Each organisation needs to consider and understand where it sits within the aid delivery supply chain and report accordingly. Basically an organisation should report on activities for which they either receive payments or make payments for or are directly involved in in some other way. This means that if an organisation has an HQ which makes payment to a country office then both the HQ and country office should report separately to IATI
As its name suggests IATI is about Aid Transparency. However, it is not just about publishing data for ODA activities. Information can be published about any activity which falls under any of the aid categories as defined at http://iatistandard.org/codelists/flow_type/ .
Consideration should also be given to which specific aid activities are reported on. Ideally IATI would want details of all of an organisation’s aid activities to be published and not just those that have funding which comes with a contractual requirement to publish.
When you publish your information you do not give your information to IATI to look after. You will instead create an account on the IATI Registry that will hold (along with other information) the URL of where your IATI files are located. IATI therefore asks its publishers to host the datafiles that contain their IATI information on their own web servers. This is because data that is located within a publisher’s own web space has greater integrity due to it being located at source. Therefore you will probably need to work with your IT or web team in order to identify a location where your IATI information can be hosted. If you have decided to create an IATI specific web page it is a good idea to include links to your published IATI files?
The success of IATI is dependent on intermediaries making information accessible for different stakeholders by taking the information published for the IATI information providers and using it to produce databases, tools, applications, and analysis for newspaper articles or radio programmes, etc. It is envisaged that these intermediaries would range from partner country governments, CSOs in the north and south, community groups, parliamentarians, journalists, individuals, researchers.
To enable this ecosystem of different ways of accessing information, intermediaries must be given legal permission to use it. This can be done on a case-by-case basis, where each time someone wants to use the information they must ask for a license from the copyright owner, or a license can be issued up front that states the terms for using the information. For practical reasons, as well as to encourage the use of the information, it has been agreed that IATI will seek to proactively license the information. In addition, in the case of IATI, where information is provided by multiple sources it is particularly important that the licenses used are compatible with each other.

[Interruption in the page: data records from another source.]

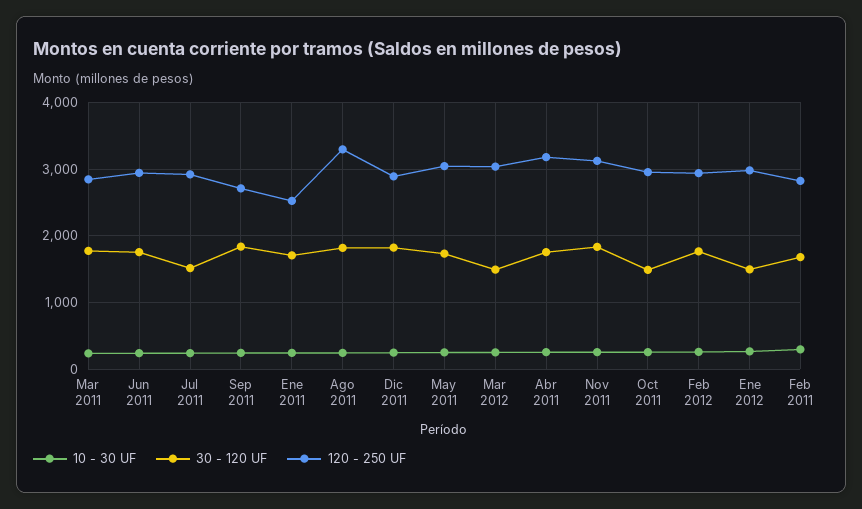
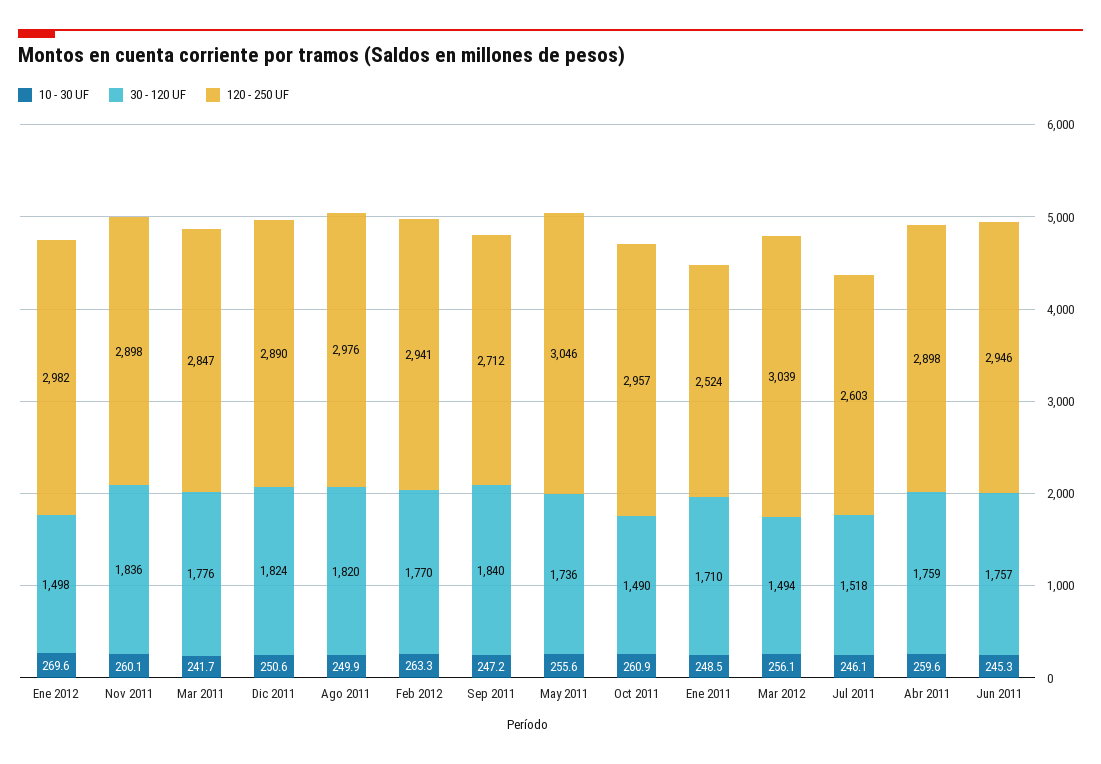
120 - 250 UF, Jul 2011: 2900 -> 2603
120 - 250 UF, Ago 2011: 3300 -> 2976
120 - 250 UF, Abr 2011: 3200 -> 2898
120 - 250 UF, Nov 2011: 3100 -> 2898
10 - 30 UF, Feb 2011: 300 -> none
30 - 120 UF, Feb 2011: 1700 -> none
120 - 250 UF, Feb 2011: 2800 -> none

In parallel with the IATI process, there is a movement towards open government and open data movements within international organisations. There are strong links between the goals of these initiatives and IATI, and the principles of open data (as defined by the open knowledge definition) are a key element for all of them. For data and databases, to be “open” means that users have the ability to:
- combine (mash up) datasets from different providers;
- add additional data and select which data records to include or exclude in derived works;
- change the organisation of the data (its schema) and change the database to a different format;
- copy and distribute the information.
The TAG Secretariat, in collaboration with a small group chaired by the World Bank and including an open data/intellectual property lawyer, produced a set of recommendations for licensing. The Open Aid Information Licensing Standard, agreed in February 2011 at a meeting of signatories and the IATI Steering Committee, is that information published through the IATI standard should be licensed under an open license. It is a set of principles that must be adhered to, rather than a prescriptive set of terms and conditions.